Colocalization of α-SMA and TTF-1 in primary AECs during epithelial-mesenchymal transition. Immunoreactivity for α-SMA (green) and TTF-1 (red) was assessed on days 6, 8, and 10 of primary culture of AECs in MDSF + TGF-β1 + TNF-α. On day 6, individual AECs were identified that co-express nuclear TTF-1 and cytoplasmic α-SMA. Expression of α-SMA increased gradually over time in culture (A to C, D to F) and paralleled a concomitant decrease in expression of TTF-1 (A to C, G to I) along with a transition from an epithelial to a fibroblast-like morphology. Photographs are representative of >12 monolayers from more than three separate experiments. Original magnification, ×600.

Figure 6

Co-expression of myofibroblast and AEC markers in AECs of lung tissue from humans with IPF. Low-power images (original magnification, ×100) reveal severe destruction of normal lung architecture due to fibrosis (A and D). Pink color represents Fast Red staining of SP-B (A to C) or TTF-1 (D to F). Brown color represents diaminobenzidine staining of α-SMA. High-power images (original magnification, ×400; two representative fields from within the low-power field shown) reveal abundant epithelial cells adjacent to fibroblastic foci co-expressing SP-B (pink, cytoplasmic) and α-SMA (brown, cytoplasmic) (B and C) or TTF-1 (pink, nuclear) and α-SMA (brown, cytoplasmic) (E and F).
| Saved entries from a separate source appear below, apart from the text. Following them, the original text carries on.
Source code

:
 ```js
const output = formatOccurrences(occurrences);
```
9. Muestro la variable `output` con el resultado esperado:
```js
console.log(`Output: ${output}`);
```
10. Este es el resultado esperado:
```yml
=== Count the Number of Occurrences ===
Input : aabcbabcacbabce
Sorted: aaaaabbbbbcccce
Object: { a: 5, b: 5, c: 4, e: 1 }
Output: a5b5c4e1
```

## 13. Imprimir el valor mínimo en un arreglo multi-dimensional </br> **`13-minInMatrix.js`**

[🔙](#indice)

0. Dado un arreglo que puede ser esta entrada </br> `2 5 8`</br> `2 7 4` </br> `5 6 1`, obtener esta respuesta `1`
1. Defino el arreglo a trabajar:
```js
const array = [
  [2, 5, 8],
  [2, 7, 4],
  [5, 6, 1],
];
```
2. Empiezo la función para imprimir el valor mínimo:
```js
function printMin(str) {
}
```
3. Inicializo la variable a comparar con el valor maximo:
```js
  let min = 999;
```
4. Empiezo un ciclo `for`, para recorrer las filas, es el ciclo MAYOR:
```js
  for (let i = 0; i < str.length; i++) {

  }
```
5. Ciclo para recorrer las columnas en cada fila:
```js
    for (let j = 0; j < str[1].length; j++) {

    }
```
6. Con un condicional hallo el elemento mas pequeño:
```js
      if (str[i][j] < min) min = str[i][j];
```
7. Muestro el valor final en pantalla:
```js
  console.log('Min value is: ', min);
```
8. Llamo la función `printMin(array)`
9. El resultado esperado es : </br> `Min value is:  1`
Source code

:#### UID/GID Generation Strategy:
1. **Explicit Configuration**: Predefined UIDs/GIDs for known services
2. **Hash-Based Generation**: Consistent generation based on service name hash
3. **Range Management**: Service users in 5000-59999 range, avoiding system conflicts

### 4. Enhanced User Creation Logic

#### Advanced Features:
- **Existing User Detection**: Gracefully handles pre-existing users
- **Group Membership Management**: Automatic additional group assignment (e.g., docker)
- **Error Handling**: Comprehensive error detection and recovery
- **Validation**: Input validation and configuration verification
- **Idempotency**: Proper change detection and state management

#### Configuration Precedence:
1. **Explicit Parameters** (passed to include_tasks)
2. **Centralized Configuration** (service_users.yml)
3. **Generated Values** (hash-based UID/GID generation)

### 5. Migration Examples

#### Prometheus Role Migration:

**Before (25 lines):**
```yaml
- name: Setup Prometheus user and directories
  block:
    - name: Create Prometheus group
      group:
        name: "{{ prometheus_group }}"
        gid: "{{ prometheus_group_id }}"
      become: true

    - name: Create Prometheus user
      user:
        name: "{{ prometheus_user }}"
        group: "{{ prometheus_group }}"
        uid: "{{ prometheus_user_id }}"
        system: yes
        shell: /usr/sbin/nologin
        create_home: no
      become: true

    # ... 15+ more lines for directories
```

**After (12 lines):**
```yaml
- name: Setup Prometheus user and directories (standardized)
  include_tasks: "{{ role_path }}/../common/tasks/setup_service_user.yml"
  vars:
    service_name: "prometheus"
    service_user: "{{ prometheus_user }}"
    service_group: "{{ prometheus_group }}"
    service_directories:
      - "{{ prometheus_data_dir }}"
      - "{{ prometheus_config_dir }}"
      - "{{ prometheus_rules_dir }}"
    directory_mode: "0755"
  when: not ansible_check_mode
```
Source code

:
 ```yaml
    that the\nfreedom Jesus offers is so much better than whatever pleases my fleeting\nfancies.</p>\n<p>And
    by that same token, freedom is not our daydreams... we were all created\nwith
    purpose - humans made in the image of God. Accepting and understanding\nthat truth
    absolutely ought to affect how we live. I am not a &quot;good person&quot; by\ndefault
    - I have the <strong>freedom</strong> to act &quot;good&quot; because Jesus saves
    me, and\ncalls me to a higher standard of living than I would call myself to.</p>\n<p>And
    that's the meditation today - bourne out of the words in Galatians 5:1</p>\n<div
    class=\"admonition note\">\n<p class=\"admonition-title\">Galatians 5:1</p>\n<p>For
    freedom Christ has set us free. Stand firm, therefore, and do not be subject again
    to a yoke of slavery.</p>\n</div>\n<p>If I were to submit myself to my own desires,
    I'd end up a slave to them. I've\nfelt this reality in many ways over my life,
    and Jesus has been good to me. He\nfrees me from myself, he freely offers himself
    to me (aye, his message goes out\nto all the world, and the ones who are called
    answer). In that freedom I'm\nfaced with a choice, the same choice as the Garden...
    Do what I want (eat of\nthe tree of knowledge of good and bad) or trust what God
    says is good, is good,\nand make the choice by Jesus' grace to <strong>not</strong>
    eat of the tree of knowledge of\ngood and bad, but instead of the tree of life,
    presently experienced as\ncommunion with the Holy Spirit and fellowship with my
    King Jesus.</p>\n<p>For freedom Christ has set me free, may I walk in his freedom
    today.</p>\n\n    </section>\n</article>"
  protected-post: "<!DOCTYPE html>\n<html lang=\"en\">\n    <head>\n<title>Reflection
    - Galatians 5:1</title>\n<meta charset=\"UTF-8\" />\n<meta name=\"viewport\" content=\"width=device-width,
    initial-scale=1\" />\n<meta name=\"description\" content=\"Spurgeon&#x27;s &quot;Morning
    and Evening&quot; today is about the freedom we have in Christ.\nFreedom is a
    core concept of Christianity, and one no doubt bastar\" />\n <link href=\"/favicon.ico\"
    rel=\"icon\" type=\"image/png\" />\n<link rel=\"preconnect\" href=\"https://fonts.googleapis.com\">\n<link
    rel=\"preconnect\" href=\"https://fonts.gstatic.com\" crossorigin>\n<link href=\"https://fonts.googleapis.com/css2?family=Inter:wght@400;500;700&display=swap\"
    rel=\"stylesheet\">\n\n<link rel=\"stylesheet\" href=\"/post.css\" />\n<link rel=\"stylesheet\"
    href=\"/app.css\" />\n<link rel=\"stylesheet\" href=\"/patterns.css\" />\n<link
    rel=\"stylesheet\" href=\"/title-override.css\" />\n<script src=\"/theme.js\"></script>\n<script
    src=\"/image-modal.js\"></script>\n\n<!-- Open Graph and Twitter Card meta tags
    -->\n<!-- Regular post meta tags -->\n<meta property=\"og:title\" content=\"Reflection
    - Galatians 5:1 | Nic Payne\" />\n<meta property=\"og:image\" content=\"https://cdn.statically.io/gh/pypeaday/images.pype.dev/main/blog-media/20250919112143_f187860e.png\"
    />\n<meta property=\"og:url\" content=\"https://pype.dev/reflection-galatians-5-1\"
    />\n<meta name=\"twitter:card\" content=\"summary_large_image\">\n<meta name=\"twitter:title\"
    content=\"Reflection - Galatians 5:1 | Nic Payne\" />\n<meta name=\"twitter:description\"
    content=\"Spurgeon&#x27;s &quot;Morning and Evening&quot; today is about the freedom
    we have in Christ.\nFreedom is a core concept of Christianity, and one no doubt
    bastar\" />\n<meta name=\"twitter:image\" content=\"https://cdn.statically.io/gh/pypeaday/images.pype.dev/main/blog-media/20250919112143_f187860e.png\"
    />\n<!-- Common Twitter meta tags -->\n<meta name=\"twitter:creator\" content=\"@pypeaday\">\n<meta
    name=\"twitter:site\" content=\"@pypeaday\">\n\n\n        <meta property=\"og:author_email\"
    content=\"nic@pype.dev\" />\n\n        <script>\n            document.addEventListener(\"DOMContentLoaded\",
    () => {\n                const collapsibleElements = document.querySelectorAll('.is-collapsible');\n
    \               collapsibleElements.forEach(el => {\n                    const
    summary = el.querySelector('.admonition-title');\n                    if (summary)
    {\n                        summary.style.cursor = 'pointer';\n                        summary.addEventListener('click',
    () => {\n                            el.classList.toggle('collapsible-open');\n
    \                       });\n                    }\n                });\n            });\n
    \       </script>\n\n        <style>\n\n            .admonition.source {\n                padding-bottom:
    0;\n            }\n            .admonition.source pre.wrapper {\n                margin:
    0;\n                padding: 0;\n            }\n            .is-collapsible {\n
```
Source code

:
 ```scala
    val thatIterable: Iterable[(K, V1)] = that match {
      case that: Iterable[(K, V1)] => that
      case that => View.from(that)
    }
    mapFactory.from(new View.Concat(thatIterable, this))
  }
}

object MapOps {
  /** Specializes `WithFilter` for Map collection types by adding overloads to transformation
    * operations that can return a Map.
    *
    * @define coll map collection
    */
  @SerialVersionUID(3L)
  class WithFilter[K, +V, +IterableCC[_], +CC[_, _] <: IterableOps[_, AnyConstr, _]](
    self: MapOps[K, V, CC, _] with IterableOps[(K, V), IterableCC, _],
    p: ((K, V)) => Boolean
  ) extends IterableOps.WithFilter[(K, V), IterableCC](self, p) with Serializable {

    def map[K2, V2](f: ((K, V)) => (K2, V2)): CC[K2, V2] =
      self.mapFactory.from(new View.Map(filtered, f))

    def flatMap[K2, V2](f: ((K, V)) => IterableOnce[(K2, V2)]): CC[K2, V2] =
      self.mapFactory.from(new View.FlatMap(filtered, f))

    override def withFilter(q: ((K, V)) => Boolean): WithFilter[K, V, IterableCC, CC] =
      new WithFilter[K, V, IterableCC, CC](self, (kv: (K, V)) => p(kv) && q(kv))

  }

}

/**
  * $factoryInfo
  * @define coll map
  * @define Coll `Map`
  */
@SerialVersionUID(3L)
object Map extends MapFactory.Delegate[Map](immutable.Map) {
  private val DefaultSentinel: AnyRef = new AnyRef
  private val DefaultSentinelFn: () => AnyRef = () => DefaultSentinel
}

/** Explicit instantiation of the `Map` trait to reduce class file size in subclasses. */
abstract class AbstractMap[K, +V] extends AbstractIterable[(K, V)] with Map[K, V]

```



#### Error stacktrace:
Colocalization of both markers was seen in all three patients examined.

Figure 7

Colocalization of myofibroblast and AEC markers in AECs of lung tissue from humans with IPF using three-dimensional deconvolution microscopy. High-power images (original magnification, ×100) of single epithelial cells were taken at sequential 0.1-μm z axis depths >3 μm. Resultant image stacks were analyzed using a three-dimensional deconvolution algorithm. Pro-SPB and TTF-1 (pink) colocalized with α-SMA (brown) to the same optical section in all cells analyzed.